I have been able to get everything connected and responding to mach3.  I can jog the axes. 


My problem started when I tried to use motor tuning. 


Per suggestion based on others, I set the X, Y and Z very conservatively, with an initial velocity of 20 inches/min, and accel of 3 in/sec/sec


I calculated the steps per inch first before trying the routine within mach3.  I did it like this:


My stepper motors - 200 steps/rev

Micro-stepping        -  8 pulses/step

So, 200 x 8 = 1600 pulses/rev

no gear or pulley multiplier, e.g. N = 1


ball screw -  5 mm pitch or 5/25.4 in. pitch = 5.08 TPI

steps/inch = 200 x 8 x 5.08 = 8128.


So, I entered 8128 for steps per inch.

Then, I did an initial gib adjustment for the X-axis like Steve, Jumps4,  shows on YouTube.  I made sure that the X-axis gib wasn't too tight.

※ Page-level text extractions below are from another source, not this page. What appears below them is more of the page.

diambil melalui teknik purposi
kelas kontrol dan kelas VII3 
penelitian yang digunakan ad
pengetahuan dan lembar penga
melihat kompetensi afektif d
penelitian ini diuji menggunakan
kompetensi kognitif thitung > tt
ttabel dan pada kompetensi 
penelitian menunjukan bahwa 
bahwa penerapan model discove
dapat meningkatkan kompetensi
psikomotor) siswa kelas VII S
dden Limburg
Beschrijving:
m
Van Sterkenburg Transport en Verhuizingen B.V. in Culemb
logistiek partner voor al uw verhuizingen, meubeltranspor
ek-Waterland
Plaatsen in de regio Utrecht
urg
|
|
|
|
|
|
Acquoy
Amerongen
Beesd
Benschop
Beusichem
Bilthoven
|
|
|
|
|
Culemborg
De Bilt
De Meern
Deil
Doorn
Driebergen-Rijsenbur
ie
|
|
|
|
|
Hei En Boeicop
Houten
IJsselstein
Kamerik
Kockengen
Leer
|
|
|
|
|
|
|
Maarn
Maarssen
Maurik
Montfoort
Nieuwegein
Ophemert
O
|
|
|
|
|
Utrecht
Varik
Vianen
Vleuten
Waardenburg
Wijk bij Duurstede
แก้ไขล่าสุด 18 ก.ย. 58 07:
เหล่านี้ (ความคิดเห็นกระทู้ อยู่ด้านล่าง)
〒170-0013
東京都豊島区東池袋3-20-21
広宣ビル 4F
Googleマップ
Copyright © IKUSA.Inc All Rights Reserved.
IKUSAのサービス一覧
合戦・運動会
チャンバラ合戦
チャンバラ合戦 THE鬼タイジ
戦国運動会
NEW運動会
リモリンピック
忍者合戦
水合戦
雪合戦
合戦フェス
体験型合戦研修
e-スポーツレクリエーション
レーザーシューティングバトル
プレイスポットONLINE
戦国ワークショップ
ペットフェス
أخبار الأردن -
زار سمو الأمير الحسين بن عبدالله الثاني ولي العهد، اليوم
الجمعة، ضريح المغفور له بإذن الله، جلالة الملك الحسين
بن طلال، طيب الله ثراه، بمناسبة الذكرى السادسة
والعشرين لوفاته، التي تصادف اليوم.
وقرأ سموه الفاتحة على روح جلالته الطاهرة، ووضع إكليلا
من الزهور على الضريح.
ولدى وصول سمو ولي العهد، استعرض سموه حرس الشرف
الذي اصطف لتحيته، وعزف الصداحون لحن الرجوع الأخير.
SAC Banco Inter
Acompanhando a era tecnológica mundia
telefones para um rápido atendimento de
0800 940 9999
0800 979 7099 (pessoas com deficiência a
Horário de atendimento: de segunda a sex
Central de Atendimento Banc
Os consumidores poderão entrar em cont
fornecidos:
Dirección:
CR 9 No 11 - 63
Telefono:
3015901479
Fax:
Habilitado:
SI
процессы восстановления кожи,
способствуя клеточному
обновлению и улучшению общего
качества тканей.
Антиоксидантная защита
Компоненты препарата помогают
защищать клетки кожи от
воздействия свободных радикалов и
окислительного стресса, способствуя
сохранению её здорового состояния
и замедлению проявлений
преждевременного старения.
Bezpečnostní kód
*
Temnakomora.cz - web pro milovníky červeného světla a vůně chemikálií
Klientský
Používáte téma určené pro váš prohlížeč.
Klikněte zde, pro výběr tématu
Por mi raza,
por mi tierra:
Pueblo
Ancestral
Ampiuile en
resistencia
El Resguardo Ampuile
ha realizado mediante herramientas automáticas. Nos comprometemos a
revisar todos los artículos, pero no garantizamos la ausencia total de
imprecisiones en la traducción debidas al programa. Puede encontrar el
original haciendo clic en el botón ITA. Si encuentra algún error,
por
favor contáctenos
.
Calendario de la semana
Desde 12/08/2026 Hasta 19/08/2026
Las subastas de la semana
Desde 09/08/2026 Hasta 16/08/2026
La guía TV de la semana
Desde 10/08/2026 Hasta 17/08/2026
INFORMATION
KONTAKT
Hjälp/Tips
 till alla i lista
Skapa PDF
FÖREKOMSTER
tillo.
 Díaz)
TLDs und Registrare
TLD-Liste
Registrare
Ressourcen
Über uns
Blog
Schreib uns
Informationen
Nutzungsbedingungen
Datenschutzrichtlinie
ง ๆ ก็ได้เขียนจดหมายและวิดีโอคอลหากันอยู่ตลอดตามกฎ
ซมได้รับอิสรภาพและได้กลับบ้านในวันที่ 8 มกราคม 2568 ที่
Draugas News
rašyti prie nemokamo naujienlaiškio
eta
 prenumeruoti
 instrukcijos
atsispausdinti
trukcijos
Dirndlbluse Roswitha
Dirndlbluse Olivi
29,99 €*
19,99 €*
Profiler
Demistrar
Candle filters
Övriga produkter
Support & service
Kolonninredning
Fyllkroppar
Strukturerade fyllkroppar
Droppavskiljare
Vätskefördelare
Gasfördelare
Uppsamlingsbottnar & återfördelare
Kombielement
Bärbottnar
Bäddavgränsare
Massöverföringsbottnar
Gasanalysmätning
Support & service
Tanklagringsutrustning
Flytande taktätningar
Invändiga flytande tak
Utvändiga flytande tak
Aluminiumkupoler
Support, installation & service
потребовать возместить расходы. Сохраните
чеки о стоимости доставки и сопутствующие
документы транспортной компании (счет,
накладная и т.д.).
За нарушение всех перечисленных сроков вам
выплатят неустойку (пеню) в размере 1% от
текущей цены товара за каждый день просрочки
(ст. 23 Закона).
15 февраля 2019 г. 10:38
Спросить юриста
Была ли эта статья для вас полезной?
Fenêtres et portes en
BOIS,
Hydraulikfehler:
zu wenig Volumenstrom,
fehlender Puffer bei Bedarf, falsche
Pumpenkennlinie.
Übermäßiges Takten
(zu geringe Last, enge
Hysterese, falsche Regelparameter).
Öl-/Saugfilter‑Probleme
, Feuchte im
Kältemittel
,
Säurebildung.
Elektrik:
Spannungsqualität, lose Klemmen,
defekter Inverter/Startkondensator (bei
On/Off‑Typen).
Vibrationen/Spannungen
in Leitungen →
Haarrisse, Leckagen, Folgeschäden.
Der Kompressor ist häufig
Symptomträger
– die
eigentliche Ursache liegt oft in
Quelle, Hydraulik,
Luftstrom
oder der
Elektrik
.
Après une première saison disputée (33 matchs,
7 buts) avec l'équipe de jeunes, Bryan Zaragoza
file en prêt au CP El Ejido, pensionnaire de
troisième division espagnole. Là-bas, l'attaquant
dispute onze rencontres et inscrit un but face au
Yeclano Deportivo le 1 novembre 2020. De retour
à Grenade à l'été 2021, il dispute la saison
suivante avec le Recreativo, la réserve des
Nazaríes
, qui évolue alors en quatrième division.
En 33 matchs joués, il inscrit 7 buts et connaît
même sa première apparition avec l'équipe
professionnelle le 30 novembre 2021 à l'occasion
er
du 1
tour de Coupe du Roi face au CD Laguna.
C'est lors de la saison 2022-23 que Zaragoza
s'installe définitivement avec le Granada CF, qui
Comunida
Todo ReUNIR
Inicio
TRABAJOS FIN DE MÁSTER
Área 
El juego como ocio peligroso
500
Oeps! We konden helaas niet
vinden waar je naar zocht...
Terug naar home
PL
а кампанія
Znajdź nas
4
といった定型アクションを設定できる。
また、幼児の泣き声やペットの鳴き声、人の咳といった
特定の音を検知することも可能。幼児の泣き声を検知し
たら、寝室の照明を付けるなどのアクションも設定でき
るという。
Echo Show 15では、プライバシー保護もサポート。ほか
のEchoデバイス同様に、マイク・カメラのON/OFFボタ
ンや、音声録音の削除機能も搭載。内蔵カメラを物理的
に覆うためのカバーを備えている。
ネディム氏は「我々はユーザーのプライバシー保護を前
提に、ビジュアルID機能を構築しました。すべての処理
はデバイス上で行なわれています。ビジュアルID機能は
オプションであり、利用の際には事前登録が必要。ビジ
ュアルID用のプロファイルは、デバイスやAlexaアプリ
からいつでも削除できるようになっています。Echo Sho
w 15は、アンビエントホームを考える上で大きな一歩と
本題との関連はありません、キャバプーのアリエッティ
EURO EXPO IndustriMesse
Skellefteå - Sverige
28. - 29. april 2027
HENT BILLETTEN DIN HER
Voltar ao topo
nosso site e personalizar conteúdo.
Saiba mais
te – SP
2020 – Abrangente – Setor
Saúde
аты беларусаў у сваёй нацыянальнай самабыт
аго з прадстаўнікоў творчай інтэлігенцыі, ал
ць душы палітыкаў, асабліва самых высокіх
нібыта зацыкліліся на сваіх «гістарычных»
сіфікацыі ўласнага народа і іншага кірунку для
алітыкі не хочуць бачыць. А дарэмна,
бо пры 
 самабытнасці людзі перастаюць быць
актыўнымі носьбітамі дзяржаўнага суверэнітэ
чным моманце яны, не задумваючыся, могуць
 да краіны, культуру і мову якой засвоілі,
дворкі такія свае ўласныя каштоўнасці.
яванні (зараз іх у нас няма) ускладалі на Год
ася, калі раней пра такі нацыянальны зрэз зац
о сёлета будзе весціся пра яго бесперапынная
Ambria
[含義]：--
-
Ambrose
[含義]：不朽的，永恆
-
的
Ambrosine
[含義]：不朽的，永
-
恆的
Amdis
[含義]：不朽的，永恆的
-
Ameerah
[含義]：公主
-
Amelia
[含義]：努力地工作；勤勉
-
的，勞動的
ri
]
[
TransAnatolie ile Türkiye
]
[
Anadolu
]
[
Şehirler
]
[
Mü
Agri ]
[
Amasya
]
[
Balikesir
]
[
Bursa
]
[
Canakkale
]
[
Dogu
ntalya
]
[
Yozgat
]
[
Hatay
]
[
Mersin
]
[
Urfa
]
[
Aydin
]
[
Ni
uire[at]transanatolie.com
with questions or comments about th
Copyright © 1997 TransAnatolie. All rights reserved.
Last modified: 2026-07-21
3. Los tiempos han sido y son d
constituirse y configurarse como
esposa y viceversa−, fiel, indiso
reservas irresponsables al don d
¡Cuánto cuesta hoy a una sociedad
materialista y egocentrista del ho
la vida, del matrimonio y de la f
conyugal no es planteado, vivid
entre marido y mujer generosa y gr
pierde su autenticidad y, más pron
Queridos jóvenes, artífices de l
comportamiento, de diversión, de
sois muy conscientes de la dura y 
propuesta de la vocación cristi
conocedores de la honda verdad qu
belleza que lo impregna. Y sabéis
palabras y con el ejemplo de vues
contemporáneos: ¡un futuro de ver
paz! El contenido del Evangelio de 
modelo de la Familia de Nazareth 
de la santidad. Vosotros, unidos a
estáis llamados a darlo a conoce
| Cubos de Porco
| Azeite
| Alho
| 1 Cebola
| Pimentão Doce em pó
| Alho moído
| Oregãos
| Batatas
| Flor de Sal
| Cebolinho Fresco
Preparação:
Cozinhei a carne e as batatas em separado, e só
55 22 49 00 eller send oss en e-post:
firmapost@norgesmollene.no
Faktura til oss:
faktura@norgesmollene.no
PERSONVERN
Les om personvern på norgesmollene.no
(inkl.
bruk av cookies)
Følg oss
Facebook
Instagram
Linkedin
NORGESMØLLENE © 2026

I set up a dial indicator to measure movement in the X-axis.  I did this several times and took an average.  For an input of 0.100, I was consistently getting .097.  So, I went to the Mach3 settings page to use the steps/inch routine.  I entered a value of 0.100 and the x-axis traveled .097.  Then for "how far did you travel", I entered 0.097 and Mach3 returned a steps/inch value of 812.xxxxxxx, WHAT IS THIS?   Since I was a bit short, I was expecting a number slightly bigger than 8128, maybe 8129 or 8130.  But 812?????   OK, I know something is crazy, so I answered NO to the recommended steps per inch, closed the program, turned off my electronics, turned off the computer and restarted.  I repeated the routine in Mach3 settings for steps per inch but this time I got a different number but off by an order of magnitude,  something like 812, 813.  So, before I uninstall Mach3 and start over, I wanted to reach out to others who have some experience with Mach3 issues.  Please let me know where I goofed.

Many thanks,

Frank


----------



## Boswell (Aug 2, 2017)

if you think that it should be slightly higher, then why not just enter 8130 and do you test again with the dial indicator. Direct experimenting should get you to the right answer fairly quickly without having to rely on mach3 to do the calculation for you.


----------